I also got to run the Mason before it went back , and the valve timing is set backwards to the way the prototype was built. The K-36 is backwards also. It runs great as is , it just looks wrong doing so. 

Charles M SA#74


----------



## Kovacjr (Jan 2, 2008)

Charles, whan you mentioned that yuou reversed the timimg I though yoiu meant it was piston reverser.


----------



## wslogger15 (Jul 14, 2008)

Hello Everyone,

I just ran my new Accucraft NG15 and it also has the valve gear reversed. Can anyone tell me how to re-time it so it runs correctly. Also, it will hardly run in reverse but is ok when running forward. Is this a timing issue also? 

Thanks for any help,
Chuck Collins


----------



## Charles (Jan 2, 2008)

Chuck
"Also, it will hardly run in reverse but is ok when running forward. Is this a timing issue also?" based on this statement along with the stock setup if you were to reverse the situation it would run badly in forward without dealing with a timing issue.


----------



## wslogger15 (Jul 14, 2008)

Charles, 

That makes sense. So how does one adjust the timing? 

Chuck


----------



## David BaileyK27 (Jan 2, 2008)

I have a sheet on converting the W&L Earl to correct Valve Gear, including modifying the Combination Lever to operate correctly and alter the reversing Lever to operate in the correct direction, The basics would apply to all other types as well. 
I also have a NG15 for which I have in production a two tone resonator whistle, details on our website at www.djbengineering.co.uk, I intend to alter it to coal firing and correct the valve gear sometime soon. 
David Bailey DJB Engineering.co.uk


----------



## Charles M (Jan 2, 2008)

Dave , 
How would one obtain the "sheet" of information on converting the reverse lever to correct operation you mention and the cost for this ? The " Earl " conversion to coal looks great , wish I could do it . 

Thanks in advance 

Charles M SA#74


----------



## wslogger15 (Jul 14, 2008)

David, 

Please let me know how you correct the valve gear on your NG15. I had mine out for a spin yesterday and got most of the bugs worked out. The problem with running in reverse was solved by adjusting the throw of the radius rods in the expansion links. Accucraft had set full movement in the forward position (radius rod at top of expansion link) but very restricted throw in the reverse position (radius rod at the bottom of the expansion link). I had to enlarge the opening where the reserving rod goes through the cab to allow more movement in the down position. Oh course the down position should be forward but Accucraft has the timing reversed as we have discussed. After allowing the radius rod to drop farther down on the expansion link, good performance was obtained in both froward and reverse directions. Now all I have to do is figure out how to reverse the timing so it will run forward when the radius rod is in the down position and in reverse when in the up position. 

Regards, 
Chuck Collins


----------



## Charles (Jan 2, 2008)

Chuck
In order to properly do what your desire, one would have to cross port the cylinders. There is the "cheap and dirty" way by doing a of the eccentrics but then it would be trailing in forward when it should be leading as per direction. Then there is the functional combination levers, "d" valve upgrade, etc.
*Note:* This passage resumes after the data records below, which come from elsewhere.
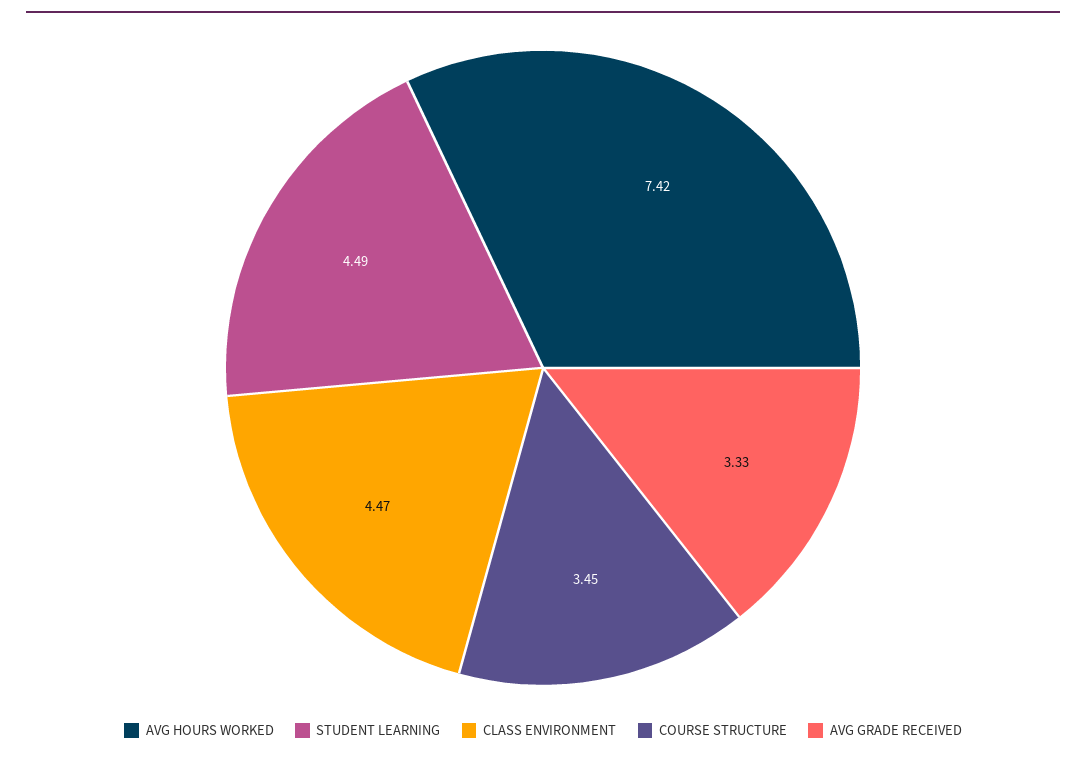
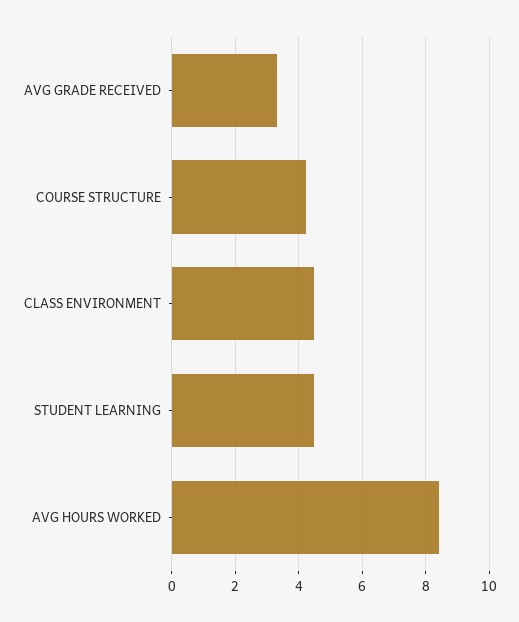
  {
-   "AVG HOURS WORKED": 7.42,
+   "AVG HOURS WORKED": 8.4,
    "STUDENT LEARNING": 4.49,
    "CLASS ENVIRONMENT": 4.47,
-   "COURSE STRUCTURE": 3.45,
+   "COURSE STRUCTURE": 4.2,
    "AVG GRADE RECEIVED": 3.33
  }

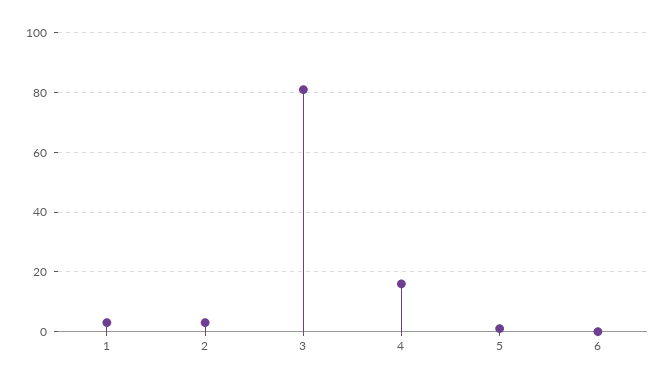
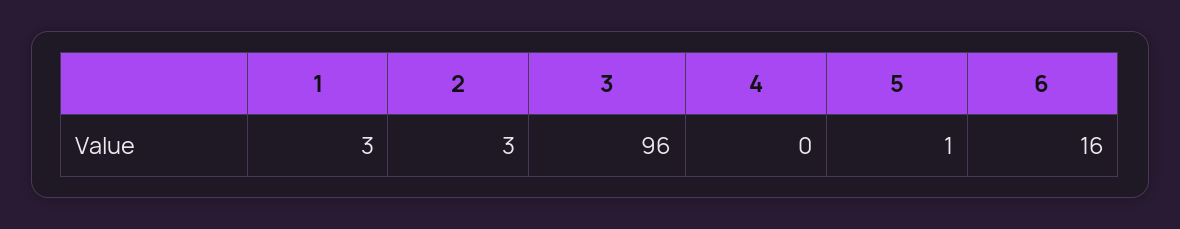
  {
    "1": 3,
    "2": 3,
-   "3": 80,
+   "3": 96,
-   "4": 15,
+   "4": 0,
    "5": 1,
-   "6": 0
+   "6": 16
  }

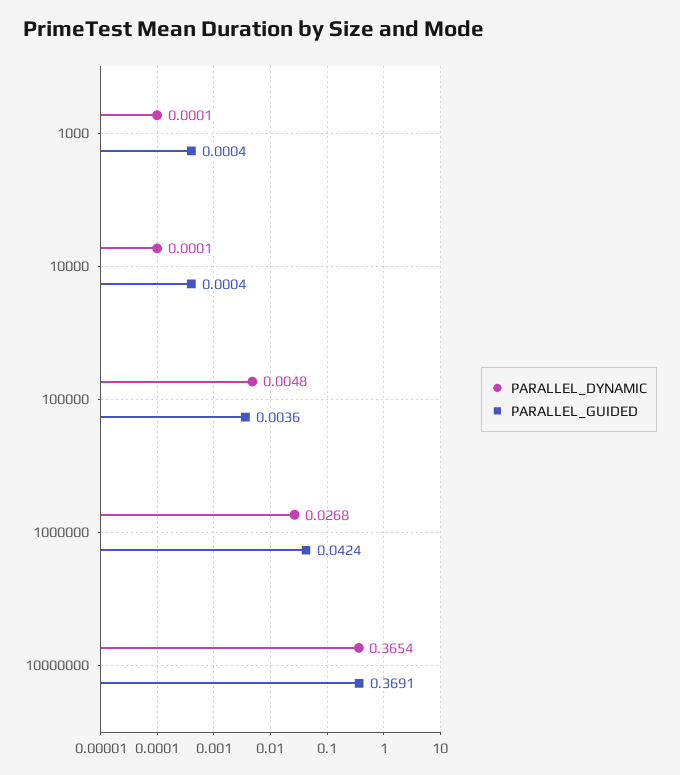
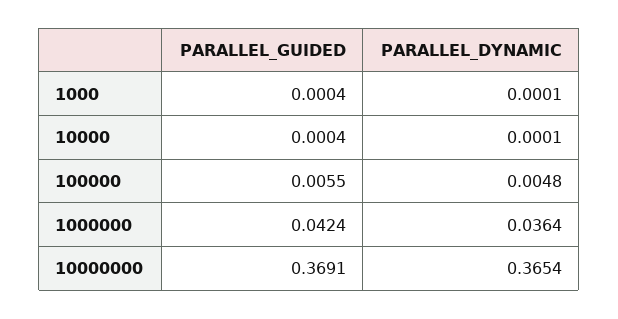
  {
    "PARALLEL_DYNAMIC": {
      "1000": 0.0001,
      "10000": 0.0001,
      "100000": 0.0048,
-     "1000000": 0.0268,
+     "1000000": 0.0364,
      "10000000": 0.3654
    },
    "PARALLEL_GUIDED": {
      "1000": 0.0004,
      "10000": 0.0004,
-     "100000": 0.0036,
+     "100000": 0.0055,
      "1000000": 0.0424,
      "10000000": 0.3691
    }
  }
This process would be similar to the conversion we have done on Accucraft GS4, CF, F4/F5:


 Cross porting Combination levers


----------



## wslogger15 (Jul 14, 2008)

Charles, 

WOW, that is intense modification. That one is way beyond my skills. I am interested in seeing what David Bailey comes up with on his NG15. (David, please keep us informed). For now I guess I will live with the reversed valve gear. 

Regards, 
Chuck Collins


----------